● **What to do**
Each line of the data below from the one holding "X345019238Y-242324000D01*" to the one holding "X344908095Y-232116285D01*", inclusive, is to be reproduced exactly; no other line belongs in the answer.

● **Input data**

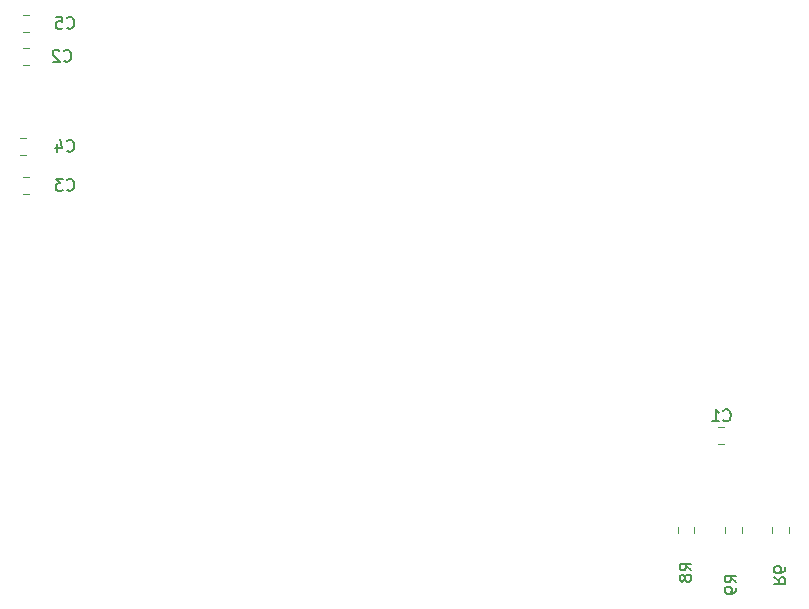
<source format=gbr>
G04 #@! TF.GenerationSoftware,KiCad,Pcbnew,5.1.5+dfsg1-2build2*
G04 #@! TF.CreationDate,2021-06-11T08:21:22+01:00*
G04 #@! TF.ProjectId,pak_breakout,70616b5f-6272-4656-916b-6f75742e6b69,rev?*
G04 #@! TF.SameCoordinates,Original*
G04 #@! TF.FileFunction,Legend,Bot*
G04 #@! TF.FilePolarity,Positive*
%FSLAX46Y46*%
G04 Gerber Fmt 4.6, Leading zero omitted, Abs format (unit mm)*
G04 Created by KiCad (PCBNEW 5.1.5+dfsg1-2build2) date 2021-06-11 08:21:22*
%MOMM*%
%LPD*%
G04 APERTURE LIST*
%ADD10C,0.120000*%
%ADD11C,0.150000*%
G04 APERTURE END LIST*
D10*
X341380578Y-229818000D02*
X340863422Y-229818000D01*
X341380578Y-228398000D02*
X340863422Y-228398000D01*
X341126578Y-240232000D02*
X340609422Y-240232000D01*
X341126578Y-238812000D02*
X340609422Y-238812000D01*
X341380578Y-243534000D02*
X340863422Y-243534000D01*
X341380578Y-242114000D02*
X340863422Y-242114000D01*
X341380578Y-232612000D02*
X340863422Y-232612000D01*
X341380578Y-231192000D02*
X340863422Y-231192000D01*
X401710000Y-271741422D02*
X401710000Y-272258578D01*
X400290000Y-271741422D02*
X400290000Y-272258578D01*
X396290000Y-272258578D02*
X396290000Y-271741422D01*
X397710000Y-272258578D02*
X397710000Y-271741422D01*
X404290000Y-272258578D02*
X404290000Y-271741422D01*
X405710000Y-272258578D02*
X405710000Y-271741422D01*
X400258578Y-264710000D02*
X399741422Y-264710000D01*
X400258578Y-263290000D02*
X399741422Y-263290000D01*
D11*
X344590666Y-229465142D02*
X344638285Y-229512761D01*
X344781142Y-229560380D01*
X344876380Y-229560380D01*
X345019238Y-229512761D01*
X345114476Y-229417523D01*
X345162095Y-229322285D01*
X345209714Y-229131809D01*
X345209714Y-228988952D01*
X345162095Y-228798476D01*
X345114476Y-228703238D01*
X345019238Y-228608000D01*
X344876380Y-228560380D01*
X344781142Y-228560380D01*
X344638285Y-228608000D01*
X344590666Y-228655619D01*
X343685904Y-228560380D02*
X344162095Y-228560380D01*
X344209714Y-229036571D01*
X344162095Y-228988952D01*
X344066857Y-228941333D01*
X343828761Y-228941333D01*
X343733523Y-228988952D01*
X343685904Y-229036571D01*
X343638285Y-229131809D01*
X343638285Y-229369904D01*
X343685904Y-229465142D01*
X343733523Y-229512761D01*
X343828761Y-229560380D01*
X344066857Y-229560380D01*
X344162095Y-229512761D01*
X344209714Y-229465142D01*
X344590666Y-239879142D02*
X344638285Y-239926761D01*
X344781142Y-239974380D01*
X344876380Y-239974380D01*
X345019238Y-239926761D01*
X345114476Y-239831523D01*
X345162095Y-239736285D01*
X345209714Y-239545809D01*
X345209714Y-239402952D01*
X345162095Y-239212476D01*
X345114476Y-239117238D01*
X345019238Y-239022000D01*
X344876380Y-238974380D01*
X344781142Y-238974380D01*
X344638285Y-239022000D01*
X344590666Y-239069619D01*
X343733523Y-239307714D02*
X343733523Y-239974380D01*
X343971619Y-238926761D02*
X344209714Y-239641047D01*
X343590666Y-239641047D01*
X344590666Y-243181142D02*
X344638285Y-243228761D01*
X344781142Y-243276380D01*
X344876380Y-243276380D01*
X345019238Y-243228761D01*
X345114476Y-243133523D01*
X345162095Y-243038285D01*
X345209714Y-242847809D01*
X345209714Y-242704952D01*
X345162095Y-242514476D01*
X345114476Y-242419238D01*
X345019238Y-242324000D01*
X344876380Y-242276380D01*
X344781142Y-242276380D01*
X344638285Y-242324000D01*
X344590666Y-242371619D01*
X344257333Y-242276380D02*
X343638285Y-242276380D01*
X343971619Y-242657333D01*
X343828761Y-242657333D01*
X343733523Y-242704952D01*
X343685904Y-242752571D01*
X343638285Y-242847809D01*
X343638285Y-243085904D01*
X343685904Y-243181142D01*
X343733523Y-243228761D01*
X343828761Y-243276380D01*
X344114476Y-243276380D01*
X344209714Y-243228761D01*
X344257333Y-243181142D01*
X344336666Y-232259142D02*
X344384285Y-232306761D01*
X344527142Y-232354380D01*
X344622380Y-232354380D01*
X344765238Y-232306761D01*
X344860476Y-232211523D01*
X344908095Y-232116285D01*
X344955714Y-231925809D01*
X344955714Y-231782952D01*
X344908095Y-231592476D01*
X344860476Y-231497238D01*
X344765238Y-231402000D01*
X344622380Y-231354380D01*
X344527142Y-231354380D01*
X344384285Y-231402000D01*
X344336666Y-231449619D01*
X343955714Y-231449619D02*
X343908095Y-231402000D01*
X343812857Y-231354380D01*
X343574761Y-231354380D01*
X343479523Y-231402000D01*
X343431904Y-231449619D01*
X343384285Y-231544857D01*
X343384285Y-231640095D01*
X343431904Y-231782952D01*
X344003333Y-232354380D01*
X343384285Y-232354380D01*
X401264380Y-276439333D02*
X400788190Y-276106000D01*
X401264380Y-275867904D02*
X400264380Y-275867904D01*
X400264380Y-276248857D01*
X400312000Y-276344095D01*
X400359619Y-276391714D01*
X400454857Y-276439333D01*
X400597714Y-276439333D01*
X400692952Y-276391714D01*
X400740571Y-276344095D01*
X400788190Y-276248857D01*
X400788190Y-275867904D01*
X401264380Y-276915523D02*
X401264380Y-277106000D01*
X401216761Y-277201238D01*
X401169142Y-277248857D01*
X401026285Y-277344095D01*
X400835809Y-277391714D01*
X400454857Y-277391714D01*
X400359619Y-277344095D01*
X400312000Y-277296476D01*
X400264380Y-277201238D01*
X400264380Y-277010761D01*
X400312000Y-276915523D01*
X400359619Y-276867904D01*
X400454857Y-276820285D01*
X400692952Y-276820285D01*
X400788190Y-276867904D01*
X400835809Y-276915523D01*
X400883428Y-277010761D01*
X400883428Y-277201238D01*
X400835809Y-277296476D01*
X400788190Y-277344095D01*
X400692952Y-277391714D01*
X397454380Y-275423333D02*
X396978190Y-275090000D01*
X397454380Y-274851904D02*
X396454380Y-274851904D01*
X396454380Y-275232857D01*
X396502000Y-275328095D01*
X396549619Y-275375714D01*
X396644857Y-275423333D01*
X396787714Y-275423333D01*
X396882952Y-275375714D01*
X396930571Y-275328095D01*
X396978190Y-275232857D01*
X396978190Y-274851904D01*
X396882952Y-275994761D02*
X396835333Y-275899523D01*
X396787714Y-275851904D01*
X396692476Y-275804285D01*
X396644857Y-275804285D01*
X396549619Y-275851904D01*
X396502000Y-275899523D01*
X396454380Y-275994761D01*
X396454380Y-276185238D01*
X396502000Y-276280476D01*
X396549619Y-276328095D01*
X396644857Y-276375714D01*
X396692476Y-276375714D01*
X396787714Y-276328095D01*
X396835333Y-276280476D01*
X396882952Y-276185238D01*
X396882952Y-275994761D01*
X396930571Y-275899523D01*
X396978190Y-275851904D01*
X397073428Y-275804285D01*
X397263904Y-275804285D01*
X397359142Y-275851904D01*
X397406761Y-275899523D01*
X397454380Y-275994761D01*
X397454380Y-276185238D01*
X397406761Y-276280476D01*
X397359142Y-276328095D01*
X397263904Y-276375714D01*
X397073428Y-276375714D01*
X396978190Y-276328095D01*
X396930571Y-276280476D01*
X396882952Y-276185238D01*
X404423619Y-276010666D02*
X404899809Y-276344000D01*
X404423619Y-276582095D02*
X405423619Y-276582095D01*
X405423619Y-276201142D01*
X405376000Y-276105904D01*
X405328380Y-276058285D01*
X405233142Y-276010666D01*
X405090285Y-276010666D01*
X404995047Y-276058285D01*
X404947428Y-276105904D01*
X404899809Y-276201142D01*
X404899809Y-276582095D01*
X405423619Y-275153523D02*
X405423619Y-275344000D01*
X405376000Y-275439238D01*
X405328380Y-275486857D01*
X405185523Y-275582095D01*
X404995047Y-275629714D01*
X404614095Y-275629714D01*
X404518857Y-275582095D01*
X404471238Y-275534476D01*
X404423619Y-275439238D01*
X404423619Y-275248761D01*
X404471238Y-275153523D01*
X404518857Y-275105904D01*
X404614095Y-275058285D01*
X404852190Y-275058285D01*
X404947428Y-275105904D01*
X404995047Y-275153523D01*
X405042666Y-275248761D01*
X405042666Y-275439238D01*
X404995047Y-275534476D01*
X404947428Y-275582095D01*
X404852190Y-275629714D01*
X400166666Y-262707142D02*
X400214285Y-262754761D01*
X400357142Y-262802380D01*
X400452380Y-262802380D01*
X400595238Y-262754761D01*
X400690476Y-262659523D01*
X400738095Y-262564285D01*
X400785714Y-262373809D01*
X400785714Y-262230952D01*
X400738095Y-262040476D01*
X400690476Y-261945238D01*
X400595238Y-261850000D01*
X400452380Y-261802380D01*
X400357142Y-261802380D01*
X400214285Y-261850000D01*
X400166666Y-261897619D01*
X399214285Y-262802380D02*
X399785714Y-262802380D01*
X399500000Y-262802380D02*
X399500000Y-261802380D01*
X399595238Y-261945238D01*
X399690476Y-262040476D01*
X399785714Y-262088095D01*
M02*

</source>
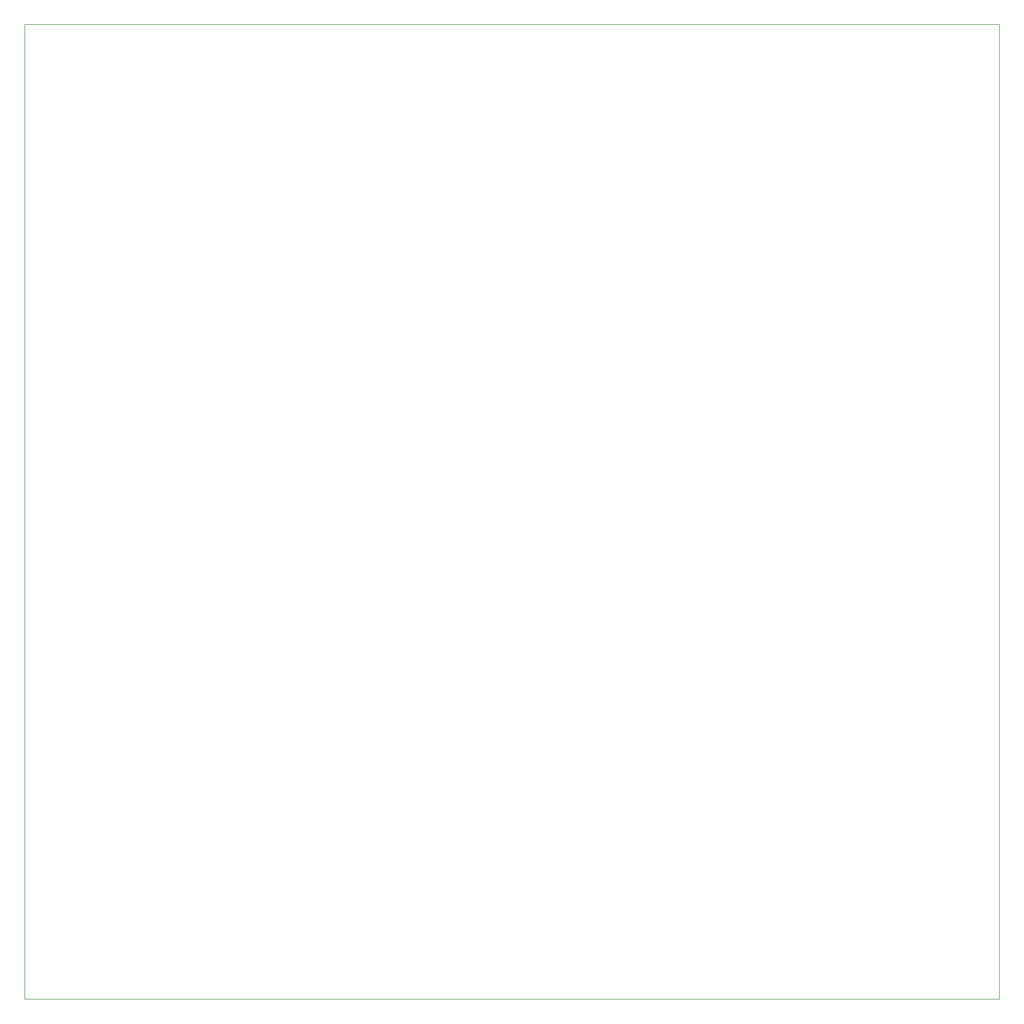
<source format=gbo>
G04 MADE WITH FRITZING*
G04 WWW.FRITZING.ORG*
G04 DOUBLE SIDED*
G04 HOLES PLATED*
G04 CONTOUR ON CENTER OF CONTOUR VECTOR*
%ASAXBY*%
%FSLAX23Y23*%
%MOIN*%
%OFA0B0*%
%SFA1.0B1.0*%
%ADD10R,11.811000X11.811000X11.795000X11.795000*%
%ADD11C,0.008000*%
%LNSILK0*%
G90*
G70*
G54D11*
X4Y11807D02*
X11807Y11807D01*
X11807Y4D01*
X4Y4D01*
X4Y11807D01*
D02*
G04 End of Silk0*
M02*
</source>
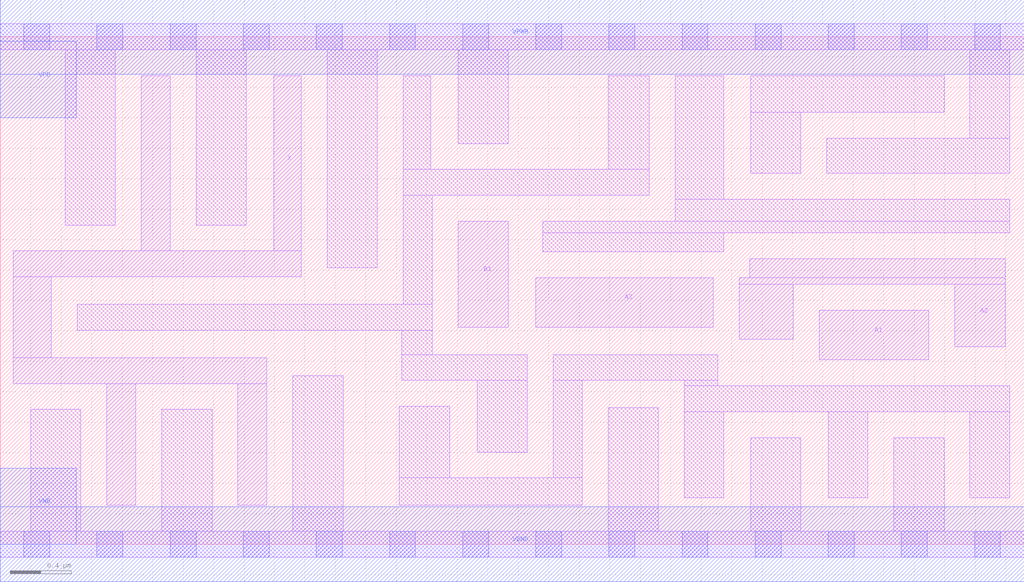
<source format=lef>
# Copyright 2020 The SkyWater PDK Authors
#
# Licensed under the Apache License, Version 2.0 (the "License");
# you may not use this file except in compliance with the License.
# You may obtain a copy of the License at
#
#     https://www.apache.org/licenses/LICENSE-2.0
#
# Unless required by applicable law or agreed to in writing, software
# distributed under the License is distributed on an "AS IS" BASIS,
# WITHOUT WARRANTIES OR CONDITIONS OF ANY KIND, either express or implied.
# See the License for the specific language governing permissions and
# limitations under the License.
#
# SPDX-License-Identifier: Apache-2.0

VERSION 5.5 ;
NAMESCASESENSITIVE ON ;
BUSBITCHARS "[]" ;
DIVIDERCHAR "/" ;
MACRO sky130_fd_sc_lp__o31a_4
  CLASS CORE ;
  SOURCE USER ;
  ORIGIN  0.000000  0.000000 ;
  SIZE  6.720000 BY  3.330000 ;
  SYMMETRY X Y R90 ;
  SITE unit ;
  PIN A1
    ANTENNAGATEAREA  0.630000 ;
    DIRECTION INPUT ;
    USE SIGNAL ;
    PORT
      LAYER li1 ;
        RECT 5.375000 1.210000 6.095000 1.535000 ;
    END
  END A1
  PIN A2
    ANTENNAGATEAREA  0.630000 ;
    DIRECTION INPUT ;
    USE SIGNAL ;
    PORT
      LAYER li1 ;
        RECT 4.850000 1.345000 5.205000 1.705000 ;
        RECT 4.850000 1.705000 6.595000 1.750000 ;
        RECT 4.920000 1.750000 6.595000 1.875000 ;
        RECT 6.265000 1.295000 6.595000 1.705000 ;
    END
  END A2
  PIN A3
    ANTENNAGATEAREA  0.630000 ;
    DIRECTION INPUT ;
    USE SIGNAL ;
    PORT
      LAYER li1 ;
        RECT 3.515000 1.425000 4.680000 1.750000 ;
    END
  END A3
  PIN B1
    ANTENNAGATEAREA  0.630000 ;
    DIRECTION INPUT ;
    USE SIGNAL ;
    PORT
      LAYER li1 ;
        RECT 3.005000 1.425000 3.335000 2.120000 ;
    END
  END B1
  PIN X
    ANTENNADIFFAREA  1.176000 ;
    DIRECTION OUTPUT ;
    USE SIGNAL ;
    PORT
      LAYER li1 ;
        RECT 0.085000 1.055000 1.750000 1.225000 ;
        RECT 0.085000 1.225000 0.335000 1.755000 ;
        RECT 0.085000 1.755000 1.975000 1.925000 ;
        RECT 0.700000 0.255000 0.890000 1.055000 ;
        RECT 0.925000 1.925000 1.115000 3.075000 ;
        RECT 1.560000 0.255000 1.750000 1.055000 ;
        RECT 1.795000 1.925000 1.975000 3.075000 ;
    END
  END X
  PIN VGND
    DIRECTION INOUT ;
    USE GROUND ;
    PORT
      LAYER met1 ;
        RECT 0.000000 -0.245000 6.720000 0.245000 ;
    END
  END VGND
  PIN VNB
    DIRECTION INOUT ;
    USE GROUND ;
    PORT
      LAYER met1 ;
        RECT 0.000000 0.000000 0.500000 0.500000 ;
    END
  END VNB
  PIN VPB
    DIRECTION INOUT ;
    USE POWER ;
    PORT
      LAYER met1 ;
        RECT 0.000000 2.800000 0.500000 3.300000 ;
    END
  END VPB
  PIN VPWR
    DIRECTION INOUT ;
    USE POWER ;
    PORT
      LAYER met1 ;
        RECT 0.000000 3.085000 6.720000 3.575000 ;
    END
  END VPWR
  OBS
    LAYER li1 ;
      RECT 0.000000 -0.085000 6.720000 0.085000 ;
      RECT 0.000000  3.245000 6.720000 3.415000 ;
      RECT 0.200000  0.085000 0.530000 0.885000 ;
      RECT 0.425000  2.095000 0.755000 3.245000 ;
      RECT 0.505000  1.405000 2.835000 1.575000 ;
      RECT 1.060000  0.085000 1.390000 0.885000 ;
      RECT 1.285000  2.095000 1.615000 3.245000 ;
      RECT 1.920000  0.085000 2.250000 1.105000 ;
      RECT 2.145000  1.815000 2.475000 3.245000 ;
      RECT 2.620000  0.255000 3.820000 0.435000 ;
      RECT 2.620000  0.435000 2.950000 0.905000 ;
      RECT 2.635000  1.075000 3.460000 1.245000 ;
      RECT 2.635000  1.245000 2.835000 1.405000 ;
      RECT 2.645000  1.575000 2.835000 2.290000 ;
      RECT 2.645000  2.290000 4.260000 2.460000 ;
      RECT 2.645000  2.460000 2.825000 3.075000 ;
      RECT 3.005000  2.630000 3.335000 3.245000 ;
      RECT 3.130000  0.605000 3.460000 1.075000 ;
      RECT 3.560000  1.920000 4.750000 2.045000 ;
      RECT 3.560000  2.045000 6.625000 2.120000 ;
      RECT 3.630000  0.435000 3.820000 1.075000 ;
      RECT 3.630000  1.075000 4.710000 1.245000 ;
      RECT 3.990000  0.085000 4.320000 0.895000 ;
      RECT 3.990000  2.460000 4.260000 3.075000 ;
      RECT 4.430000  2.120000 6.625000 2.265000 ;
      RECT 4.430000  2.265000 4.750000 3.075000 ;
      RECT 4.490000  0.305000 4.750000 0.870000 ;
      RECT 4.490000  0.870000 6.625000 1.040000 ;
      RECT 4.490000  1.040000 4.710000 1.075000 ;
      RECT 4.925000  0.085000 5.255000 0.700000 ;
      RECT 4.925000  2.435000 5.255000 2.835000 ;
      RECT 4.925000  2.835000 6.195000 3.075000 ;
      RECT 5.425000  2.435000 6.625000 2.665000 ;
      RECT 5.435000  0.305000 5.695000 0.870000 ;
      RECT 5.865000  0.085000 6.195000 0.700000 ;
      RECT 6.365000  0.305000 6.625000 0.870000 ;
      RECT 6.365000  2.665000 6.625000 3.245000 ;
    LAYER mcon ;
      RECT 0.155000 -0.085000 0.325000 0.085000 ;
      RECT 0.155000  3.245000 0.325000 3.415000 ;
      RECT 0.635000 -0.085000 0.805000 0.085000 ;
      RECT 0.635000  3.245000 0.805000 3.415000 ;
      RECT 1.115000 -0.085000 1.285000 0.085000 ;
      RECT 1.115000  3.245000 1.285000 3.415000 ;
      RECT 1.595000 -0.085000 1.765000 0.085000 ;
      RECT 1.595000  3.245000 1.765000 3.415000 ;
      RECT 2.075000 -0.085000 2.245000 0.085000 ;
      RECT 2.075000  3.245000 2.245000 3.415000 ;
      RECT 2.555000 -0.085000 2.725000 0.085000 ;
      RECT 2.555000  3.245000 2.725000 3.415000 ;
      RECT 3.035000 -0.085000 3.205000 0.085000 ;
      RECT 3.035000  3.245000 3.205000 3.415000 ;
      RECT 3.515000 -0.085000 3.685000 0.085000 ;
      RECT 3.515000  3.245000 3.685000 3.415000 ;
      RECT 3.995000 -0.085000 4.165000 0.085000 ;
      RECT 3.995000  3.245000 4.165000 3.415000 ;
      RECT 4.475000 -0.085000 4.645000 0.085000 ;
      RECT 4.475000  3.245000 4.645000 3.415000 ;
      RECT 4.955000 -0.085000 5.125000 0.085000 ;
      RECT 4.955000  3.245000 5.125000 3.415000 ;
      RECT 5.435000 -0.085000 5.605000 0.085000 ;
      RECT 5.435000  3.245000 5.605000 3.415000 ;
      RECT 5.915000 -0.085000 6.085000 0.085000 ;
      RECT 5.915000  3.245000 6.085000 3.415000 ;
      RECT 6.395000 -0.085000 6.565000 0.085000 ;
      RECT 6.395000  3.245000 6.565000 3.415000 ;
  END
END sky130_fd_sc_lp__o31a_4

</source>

● **Result of the exercise**
X345019238Y-242324000D01*
X344876380Y-242276380D01*
X344781142Y-242276380D01*
X344638285Y-242324000D01*
X344590666Y-242371619D01*
X344257333Y-242276380D02*
X343638285Y-242276380D01*
X343971619Y-242657333D01*
X343828761Y-242657333D01*
X343733523Y-242704952D01*
X343685904Y-242752571D01*
X343638285Y-242847809D01*
X343638285Y-243085904D01*
X343685904Y-243181142D01*
X343733523Y-243228761D01*
X343828761Y-243276380D01*
X344114476Y-243276380D01*
X344209714Y-243228761D01*
X344257333Y-243181142D01*
X344336666Y-232259142D02*
X344384285Y-232306761D01*
X344527142Y-232354380D01*
X344622380Y-232354380D01*
X344765238Y-232306761D01*
X344860476Y-232211523D01*
X344908095Y-232116285D01*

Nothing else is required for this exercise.